* ACTIVITY
Would you retype every line below without changing anything?

[Transcribed page contents]

========

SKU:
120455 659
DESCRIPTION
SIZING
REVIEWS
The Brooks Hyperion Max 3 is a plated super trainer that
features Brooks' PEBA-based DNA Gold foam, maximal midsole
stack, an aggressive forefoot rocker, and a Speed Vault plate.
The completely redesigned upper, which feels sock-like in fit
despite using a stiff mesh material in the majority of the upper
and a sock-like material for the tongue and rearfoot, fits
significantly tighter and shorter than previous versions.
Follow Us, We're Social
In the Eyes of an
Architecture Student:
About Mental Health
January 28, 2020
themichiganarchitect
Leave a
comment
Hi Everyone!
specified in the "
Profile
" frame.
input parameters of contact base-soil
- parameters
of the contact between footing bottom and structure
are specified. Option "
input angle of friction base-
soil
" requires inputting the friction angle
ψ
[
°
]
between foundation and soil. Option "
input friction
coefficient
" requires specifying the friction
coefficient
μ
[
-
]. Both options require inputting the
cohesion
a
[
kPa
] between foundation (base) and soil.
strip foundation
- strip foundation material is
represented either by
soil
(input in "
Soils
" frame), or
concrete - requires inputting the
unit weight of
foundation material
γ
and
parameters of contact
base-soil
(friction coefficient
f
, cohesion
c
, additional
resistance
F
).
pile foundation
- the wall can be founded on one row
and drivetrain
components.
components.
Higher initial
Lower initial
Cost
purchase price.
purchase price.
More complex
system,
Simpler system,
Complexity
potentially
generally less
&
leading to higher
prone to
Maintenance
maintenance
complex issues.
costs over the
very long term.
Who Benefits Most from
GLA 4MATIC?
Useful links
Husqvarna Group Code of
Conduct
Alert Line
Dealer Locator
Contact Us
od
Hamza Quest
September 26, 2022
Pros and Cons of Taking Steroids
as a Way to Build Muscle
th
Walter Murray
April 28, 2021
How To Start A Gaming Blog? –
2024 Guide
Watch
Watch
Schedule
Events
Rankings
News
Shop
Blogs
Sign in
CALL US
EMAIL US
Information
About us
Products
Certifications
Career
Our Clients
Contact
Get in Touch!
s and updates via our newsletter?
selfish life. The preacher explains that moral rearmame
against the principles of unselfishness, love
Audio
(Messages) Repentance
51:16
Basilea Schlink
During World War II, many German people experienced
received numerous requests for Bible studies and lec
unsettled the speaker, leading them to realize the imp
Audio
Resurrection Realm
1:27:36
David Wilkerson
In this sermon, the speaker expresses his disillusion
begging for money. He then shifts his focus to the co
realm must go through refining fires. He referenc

========

* RESULT BELOW
SKU:
120455 659
DESCRIPTION
SIZING
REVIEWS
The Brooks Hyperion Max 3 is a plated super trainer that
features Brooks' PEBA-based DNA Gold foam, maximal midsole
stack, an aggressive forefoot rocker, and a Speed Vault plate.
The completely redesigned upper, which feels sock-like in fit
despite using a stiff mesh material in the majority of the upper
and a sock-like material for the tongue and rearfoot, fits
significantly tighter and shorter than previous versions.
Follow Us, We're Social
In the Eyes of an
Architecture Student:
About Mental Health
January 28, 2020
themichiganarchitect
Leave a
comment
Hi Everyone!
specified in the "
Profile
" frame.
input parameters of contact base-soil
- parameters
of the contact between footing bottom and structure
are specified. Option "
input angle of friction base-
soil
" requires inputting the friction angle
ψ
[
°
]
between foundation and soil. Option "
input friction
coefficient
" requires specifying the friction
coefficient
μ
[
-
]. Both options require inputting the
cohesion
a
[
kPa
] between foundation (base) and soil.
strip foundation
- strip foundation material is
represented either by
soil
(input in "
Soils
" frame), or
concrete - requires inputting the
unit weight of
foundation material
γ
and
parameters of contact
base-soil
(friction coefficient
f
, cohesion
c
, additional
resistance
F
).
pile foundation
- the wall can be founded on one row
and drivetrain
components.
components.
Higher initial
Lower initial
Cost
purchase price.
purchase price.
More complex
system,
Simpler system,
Complexity
potentially
generally less
&
leading to higher
prone to
Maintenance
maintenance
complex issues.
costs over the
very long term.
Who Benefits Most from
GLA 4MATIC?
Useful links
Husqvarna Group Code of
Conduct
Alert Line
Dealer Locator
Contact Us
od
Hamza Quest
September 26, 2022
Pros and Cons of Taking Steroids
as a Way to Build Muscle
th
Walter Murray
April 28, 2021
How To Start A Gaming Blog? –
2024 Guide
Watch
Watch
Schedule
Events
Rankings
News
Shop
Blogs
Sign in
CALL US
EMAIL US
Information
About us
Products
Certifications
Career
Our Clients
Contact
Get in Touch!
s and updates via our newsletter?
selfish life. The preacher explains that moral rearmame
against the principles of unselfishness, love
Audio
(Messages) Repentance
51:16
Basilea Schlink
During World War II, many German people experienced
received numerous requests for Bible studies and lec
unsettled the speaker, leading them to realize the imp
Audio
Resurrection Realm
1:27:36
David Wilkerson
In this sermon, the speaker expresses his disillusion
begging for money. He then shifts his focus to the co
realm must go through refining fires. He referenc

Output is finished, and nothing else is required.